I am trying to perform a cartesian join of two data tables. Because my tables are large (10s of Gbs), I need to do this in a memory-efficient and way. So I thought I would update one of the tables by reference in a data.table
-centric way.
Here's what I am trying to achieve:
# fake data
A = data.table(id = c(1, 1, 1, 2, 2, 3),
X = 0:5,
Y = letters[1:6],
key = 'id')
B = data.table(id = rep(1:3, each = 3) ,
time = rep(1:3, 3),
Z = 8:0,
key = c('id', 'time'))
# the desired join: cartesian join with columns from both tables
B[A, on = 'id', allow.cartesian = T]
However, no tables get updated in this solution. And I want to avoid creating a 3rd table, for memory reasons.

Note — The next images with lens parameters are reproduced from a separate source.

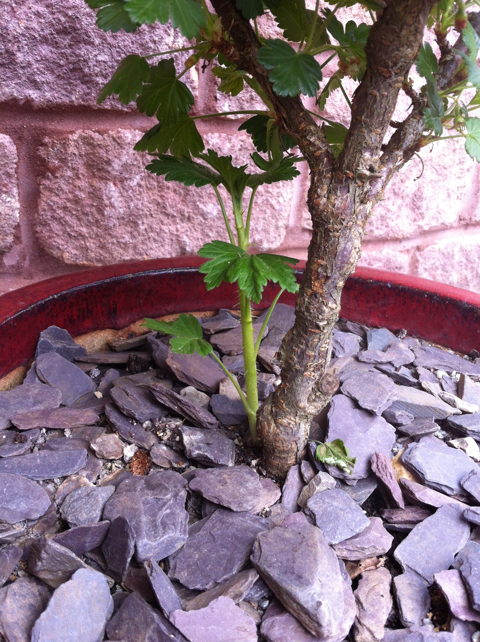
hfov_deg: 39.6
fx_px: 667
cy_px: 317
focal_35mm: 36
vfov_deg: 51.4
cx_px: 242
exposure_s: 1/60
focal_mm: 3.85
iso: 80
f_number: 2.8
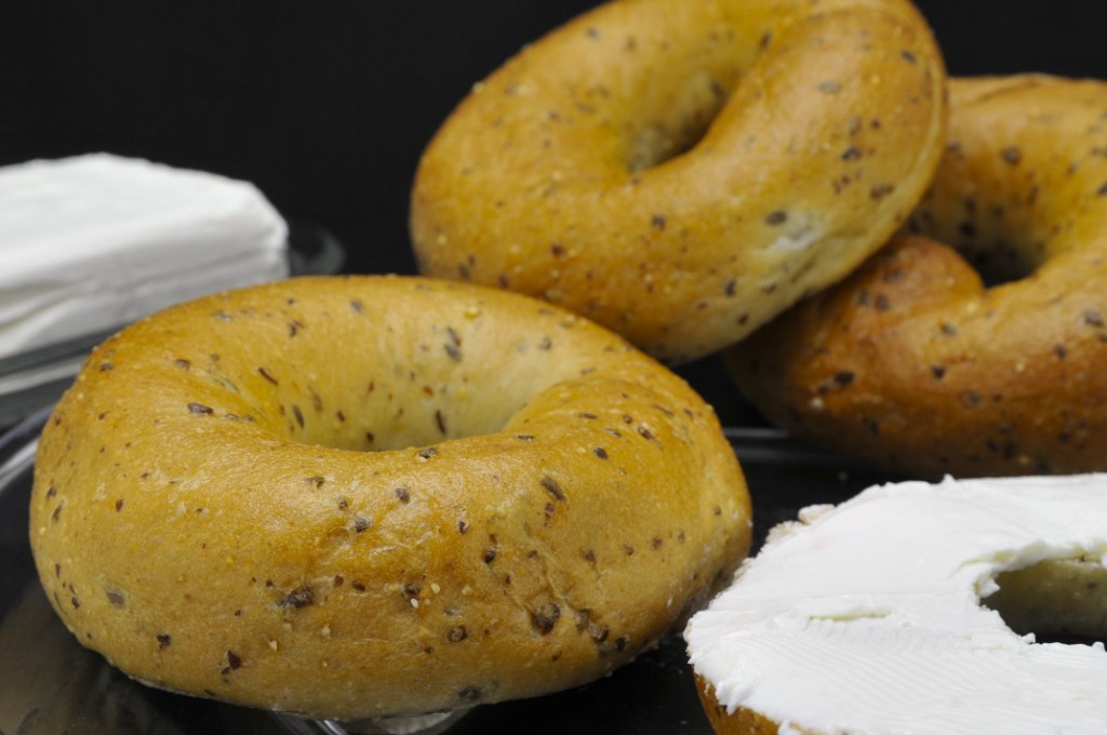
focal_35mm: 72
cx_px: 554
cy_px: 368
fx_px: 2211
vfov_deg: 18.9
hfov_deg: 28.1
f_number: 10
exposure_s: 1/6
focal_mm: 48
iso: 200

How can I achieve this by updating one of the tables (A
or B
) by reference?
Partially inspired by the answers to this question, here's what I have tried without success:
# table B gets the new columns, but not the new rows :(
B[A, allow.cartesian = T, `:=` (X = i.X, Y = i.Y)]
As a bonus, it would be nice if I didn't have to spell out each and every column in the A
table (as in := (X = i.X, Y = i.Y)
), because I want to use all the columns in A.
Thoughts?